As part of the preparations for the assault on the La Luz trail later this year, Lor and I have made a commitment. We will be hitting one of our local hiking trails at least once a week. Not only does this get us out of the house and off the treadmill, but it also gives us some exposure to the big yellow glowing thing in the sky. With, like, birds and trees and stuff.
This weekend’s excursion was the Boundary Loop trail at the foot of Sandia Peak.
When I was looking for info on day hiking in the wilderness around Albuquerque, I was lucky enough to find the Sandia Mountain Hiking Guide website. This is actually intended to be an additional resource for owners of the book of the same name, but I found it to be so chock-full of info that I haven’t even bought the book yet. (Don’t worry – I will. Support your local author.)
Not only is there info on hiking prep, GPS, and geocaching, but there is also a great section detailing several day hikes around the Sandias. Looking at our options, I noted trails from 4 to 11 miles long, rated from Easy to Difficult. Accordingly, for Saturday’s excursion, I picked a 4-mile long “Easy” trail. No sense overdoing our first outing, right?
At the north edge of Albuquerque, along Tramway Drive, is Forest Road 333. This is actually the road that eventually leads up to the La Luz trailhead. The trail I picked is not quite that demanding. The Boundary Loop trail starts at a public parking lot about a quarter mile off Tramway, and heads up into the foothills to the edge of the Juan Tabo Canyon, then back to the trailhead.
You’ve never heard of Juan Tabo Canyon?
Yeah, neither had I.
Into The Foothills
So, Saturday morning, I began our preparations. I threw 3 bottles of water, 2 jackets, and a Leatherman into a beat-up old day pack. Lor added a couple of protein bars, some fruit, and a bottle of old sunscreen. With that, we were off!
The trail head is only about 15 minutes from our house, so it took us hardly any time to get there. Upon arrival, at first glance, I was not too impressed.
As it turns out, there was a little bit more to it than a single trail heading straight up to a low hill. For one thing, that hill is a heck of a lot taller than it looks from the side of the road.
Yeah…as it turns out, there was a whole bunch of wilderness back there behind that hill. Just waiting for us to get lost in it.
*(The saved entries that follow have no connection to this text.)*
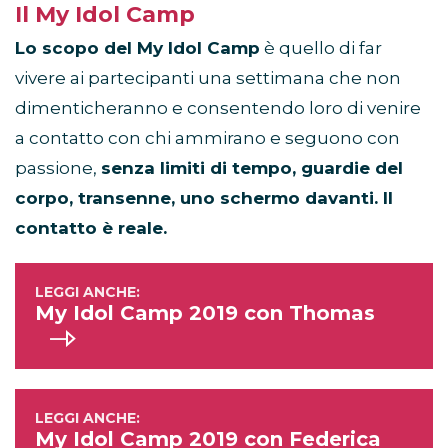
Il My Idol Camp
Lo scopo del My Idol Camp
è quello di far
vivere ai partecipanti una settimana che non
dimenticheranno e consentendo loro di venire
a contatto con chi ammirano e seguono con
passione,
senza limiti di tempo, guardie del
corpo, transenne, uno schermo davanti. Il
contatto è reale.
My Idol Camp 2019 con Thomas
My Idol Camp 2019 con Federica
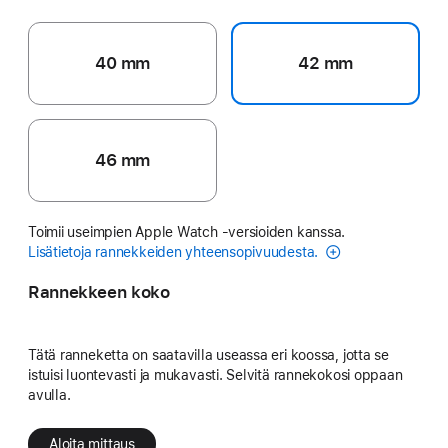
40 mm
42 mm
46 mm
Toimii useimpien Apple Watch ‑versioiden kanssa.
Lisätietoja rannekkeiden yhteensopivuudesta.
Rannekkeen koko
Tätä ranneketta on saatavilla useassa eri koossa, jotta se
istuisi luontevasti ja mukavasti. Selvitä rannekokosi oppaan
avulla.
Aloita mittaus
Since this trail hiking thing is not our usual gig, I decided to use the MapMyWalk app to keep track of our progress. Mainly, I wanted to make sure we were stopping and hydrating every mile or so. As my massage therapist puts it: “By the time you realize you are dehydrated, it is too late!” We set off up the trail, scrambling up and down hillsides and following dry streambeds. Eventually, my cell phone called us to stop at mile #1.
We followed the trail up to the edge of the Juan Tabo “canyon”, which proved to be not a whole lot more than a few hundred foot drop off the side of the trail. A bit disappointed, we turned around and saw this:
That view all by itself made the hike worthwhile.
Lor did insist on taking a photo to prove I was actually outdoors, and not hunkered in front of my PC writing or gaming.
The Downhill Slope
I admit, the view from the ridgeline where we turned to head back down made me really, really wish I owned something other than a cellphone camera.
However, I couldn’t help but notice that MapMyWalk had not announced that we had reached the second mile of our hike yet. As we turned to head back downhill, finally it told us we had arrived.
The remainder of the trail was much easier, actually following a Jeep trail downhill most of the way to the parking lot. We were actually a little disappointed to discover that the total hike was only 2.75 miles. We could have easily done twice that amount. We will take the other trail measurements from the Guide with a grain of salt from now on.
The hike itself was awesome. I look back at some of the blog posts about hiking from this time last year and can only laugh at how much trouble I had completing a route that was less than a mile. Now, I almost hit 3 miles and was disappointed it wasn’t longer.
We do need to make some adjustments. We both have to get some real “hikers”. I almost killed myself several times scrambling downhill in my old beat-up running shoes. Better packs are a necessity too – mine kept sliding back off my shoulders due to having no way to clip the harness together across my chest. Cell phone coverage was spotty, so a GPS unit will need to be acquired before we do anything real dramatic. This hike we could always see the city, so we could have made it back to civilization easily. Deeper into the Sandias, that will no longer be the case.
Wants? I would love to get a couple of Camelbak packs that combine hydration units and storage space. And a real camera would be awesome. We also need to bulk up the outdoor “kit” with things like a small first aid box, insect repellant, and some matches and other basic survival gear. We also acquired a fresh bottle of sunscreen to add to the pack, after our old one proved to be less than effective.
Our first great adventure for the year is in the bag! I know this post has been a lot more image-filled than usual. Let me know if you think it was just too much, or if you’d like to see more of the same in the future. We want to do one trail a week for the rest of the Spring and Summer, leading up to La Luz in late Summer. Heck, I might even write something up about each of the trails and put it out in an e-book or something!
‘Cause, you know, I don’t have enough to do already.